Inokuchi Haruo, Mizowaki Takashi, Norihisa Yoshiki, Takayama Kenji, Ikeda Itaru, Nakamura Kiyonao, Nakamura Mitsuhiro, Hiraoka Masahiro
Department of Radiation Oncology and Image-Applied Therapy, Kyoto University Graduate School of Medicine, 54 Shogoin Kawahara-cho, Sakyo-ku, Kyoto, 606-8507, Japan.
Int J Clin Oncol. 2016 Feb;21(1):156-61. doi: 10.1007/s10147-015-0873-9. Epub 2015 Jul 12.
Several studies have confirmed a dosimetric advantage associated with use of a smaller leaf in intensity-modulated radiation therapy (IMRT). However, no studies have identified any clinical benefits. We investigated the effect of a smaller multileaf collimator (MLC) width on the onset of late rectal bleeding after high-dose prostate IMRT.

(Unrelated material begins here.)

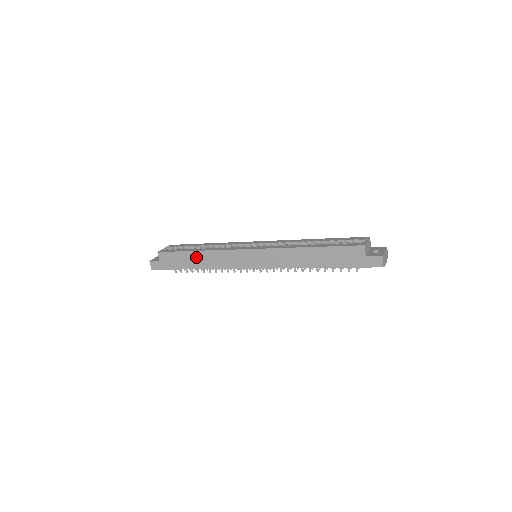
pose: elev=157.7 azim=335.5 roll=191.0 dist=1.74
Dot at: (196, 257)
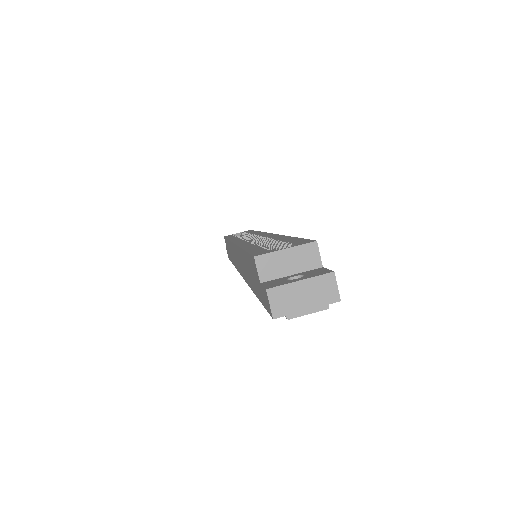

Two hundred and five prostate cancer patients were treated with a total dose of 78 Gy in 39 fractions by use of a dynamic MLC technique; however, two different MLC were used: a 10-mm-wide device and a 5-mm-wide device. Gastrointestinal toxicity and several clinical factors were assessed.
The 5-year actuarial risk of grade 2 or higher rectal bleeding was 6.9 % for the 10-mm-wide group (n = 132) and 1.8 % for the 5-mm-wide group (n = 73) (p = 0.04). The median estimated rectal doses for the two groups were 55.1 and 50.6 Gy (p < 0.001), respectively. Univariate analysis showed that acute toxicity, rectal V30-60, median rectal dose, normal tissue complication probability (NTCP), and MLC type were significant predictive factors for late rectal toxicity. In multivariate analysis, acute toxicity and NTCP remained significant.
In our planning approach for prostate IMRT, a decrease in MLC width from 10 to 5 mm contributed to further rectal dose reduction, which was the most important predictor of late rectal toxicity.
多项研究已证实,在调强放射治疗(IMRT)中使用较小的叶片具有剂量学优势。然而,尚无研究发现任何临床益处。我们研究了较小的多叶准直器(MLC)宽度对高剂量前列腺IMRT后晚期直肠出血发生的影响。
205例前列腺癌患者采用动态MLC技术,分39次给予总剂量78 Gy的治疗;然而,使用了两种不同的MLC:一种宽度为10 mm的装置和一种宽度为5 mm的装置。评估了胃肠道毒性和几个临床因素。
10 mm宽组(n = 132)2级或更高等级直肠出血的5年精算风险为6.9%,5 mm宽组(n = 73)为1.8%(p = 0.04)。两组的直肠中位估计剂量分别为55.1 Gy和50.6 Gy(p < 0.001)。单因素分析显示,急性毒性、直肠V30 - 60、直肠中位剂量、正常组织并发症概率(NTCP)和MLC类型是晚期直肠毒性的重要预测因素。多因素分析中,急性毒性和NTCP仍然具有显著性。
在我们的前列腺IMRT计划方法中,MLC宽度从10 mm减小到5 mm有助于进一步降低直肠剂量,这是晚期直肠毒性的最重要预测因素。